● **Source extract**:
Here are a few of the data stories that caught my attention this week:
Twitter’s coming Storm
In a blog post late last week, Twitter announced that it plans to open source Storm, its Hadoop-like data processing tool. Storm was developed by BackType, the social media analytics company that Twitter acquired last month. Several of BackType’s other technologies, including ElephantDB, have already been open sourced, and Storm will join them this fall, according to Nathan Marz, formerly of BackType now of Twitter.
Marz’s post digs into how Storm works as well as how it can be applied. He notes that a Storm cluster is only “superficially similar” to a Hadoop cluster. Instead of running MapReduce “jobs,” Storm runs “topologies.” One of the key differences is that a MapReduce job eventually finishes, whereas a topology processes messages “forever (or until you kill it).” This makes Storm useful, among other things, for processing real-time streams of data, continuous computation, and distributed RPC.
Touting the technology’s ease-of-use, Marz lists the following complexities “under the hood: guaranteed message processing, robust process management, fault detection and automatic reassignment, efficient message passing, and local mode and distributed mode. More details — and more documentation — will follow in September 19 when Storm is officially open sourced.
Mapping the London riots
Using real-time social streams and mapping tools in a crisis situation is hardly new. We’ve seen citizens, developers, journalists, governments alike undertake these efforts following a multitude of natural disasters. But the violence that erupted in London over weekend has proven yet again that these data tools are important for both safety and for analysis and understanding. Indeed, as journalist Kevin Anderson argued, “data journalists and social scientists should join forces” to understand the causes and motivations for the riots, rather than the more traditional “hours of speculation on television and acres of newsprint positing theories.”
NPR’s Matt Stiles was just one of the data journalists who picked up the mantle. Using data from The Guardian, he created a map that highlighted riot locations, overlaid on top of a colored representation of indices of deprivation.” This makes a pretty compelling visualization, demonstrating that the areas with the most incidents of violence are also the least well-off areas of London.
In a reflective piece in PaidContent, James Cridland examined his experiences trying to use social media to map the riots. He created a Google Map where he was marking “verified incident areas.” As he describes it, however, that verifiability became quite challenging. His “lessons learned” included realizations about what constitutes a reliable source.
“Twitter is not a reliable source: I lost count of the amount of times I was told that riots were occurring in Derby or Manchester. They weren’t, yet on Twitter they were being reported as fact, despite the Derbyshire Constabulary and Greater Manchester Police issuing denials on Twitter. I realised that, in order for this map to be useful, every entry needed to be verified, and verifiable for others too. For every report, I searched Google News, Twitter, and major news sites to try and establish some sort of verification. My criteria was that something had to be reported by an established news organisation (BBC, Sky, local newspapers) or by multiple people on Twitter in different ways.

● **What the task requires**: Can you print, word for word, the stretch of the data news roundup above from "Touting the technology’s" through "officially open sourced."?

● **Given information**:

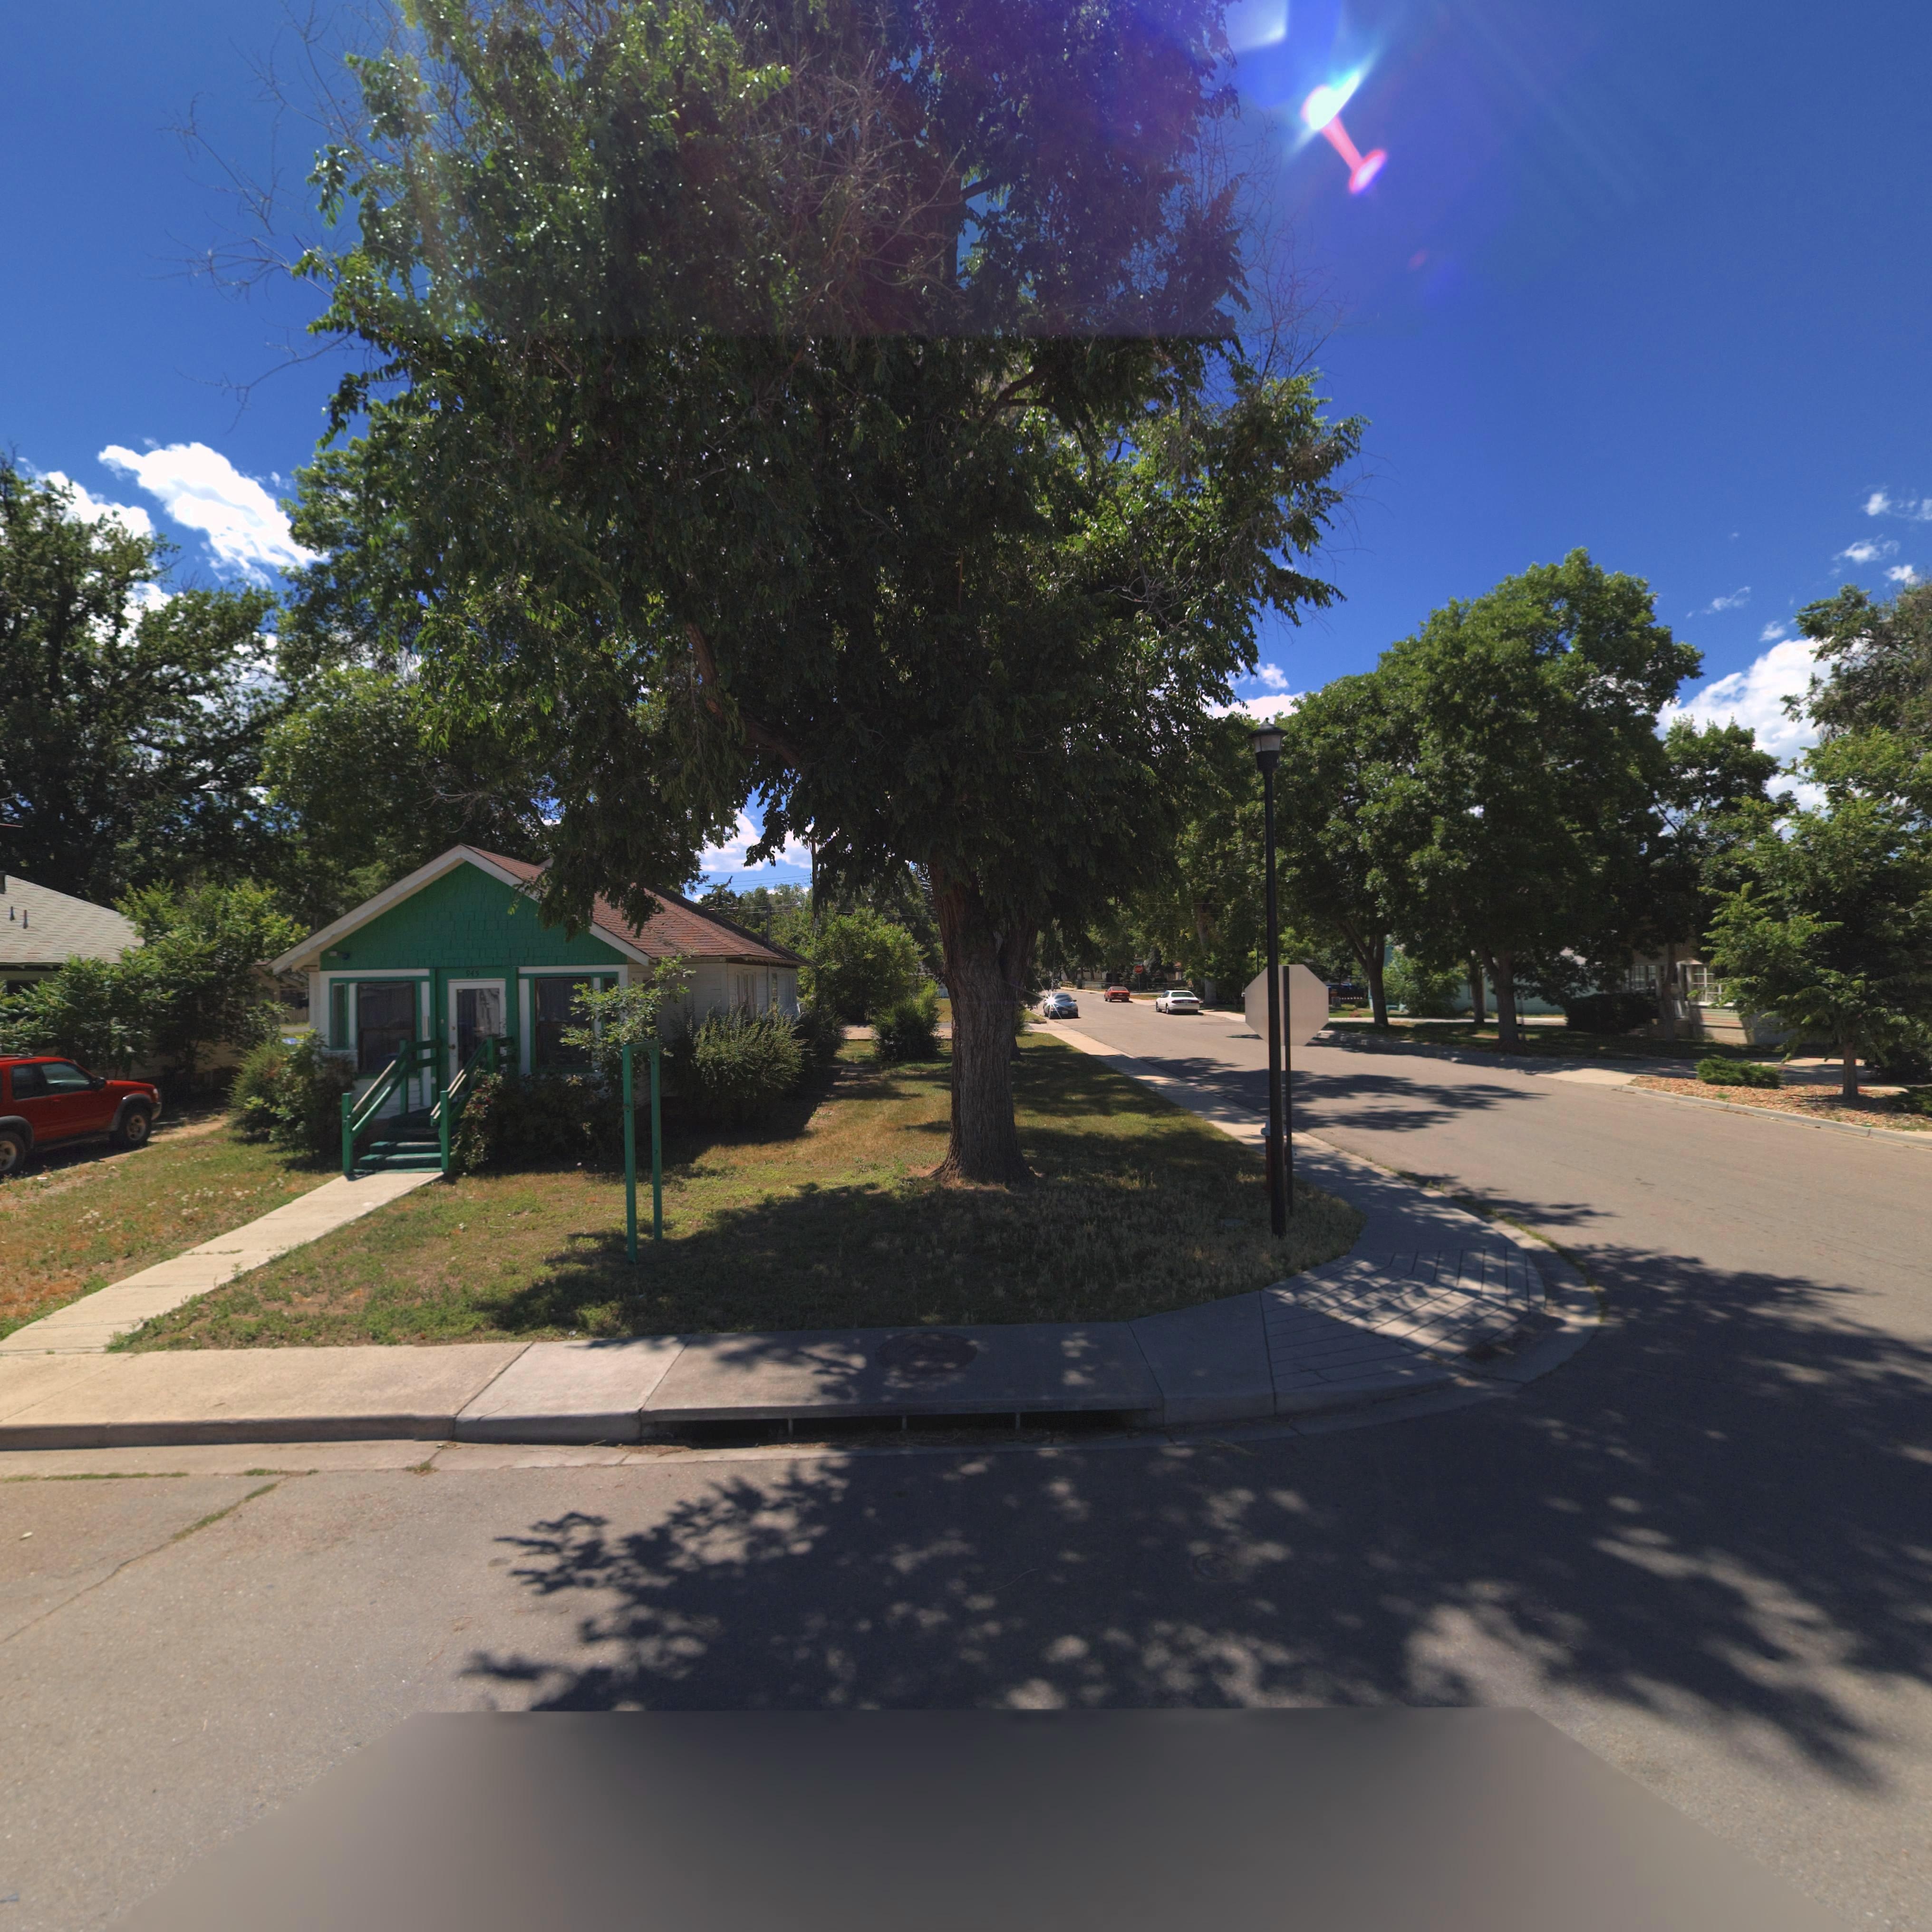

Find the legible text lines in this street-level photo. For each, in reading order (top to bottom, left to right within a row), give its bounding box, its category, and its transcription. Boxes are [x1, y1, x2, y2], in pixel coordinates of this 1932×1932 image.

● **Response to this task**:
Touting the technology’s ease-of-use, Marz lists the following complexities “under the hood: guaranteed message processing, robust process management, fault detection and automatic reassignment, efficient message passing, and local mode and distributed mode. More details — and more documentation — will follow in September 19 when Storm is officially open sourced.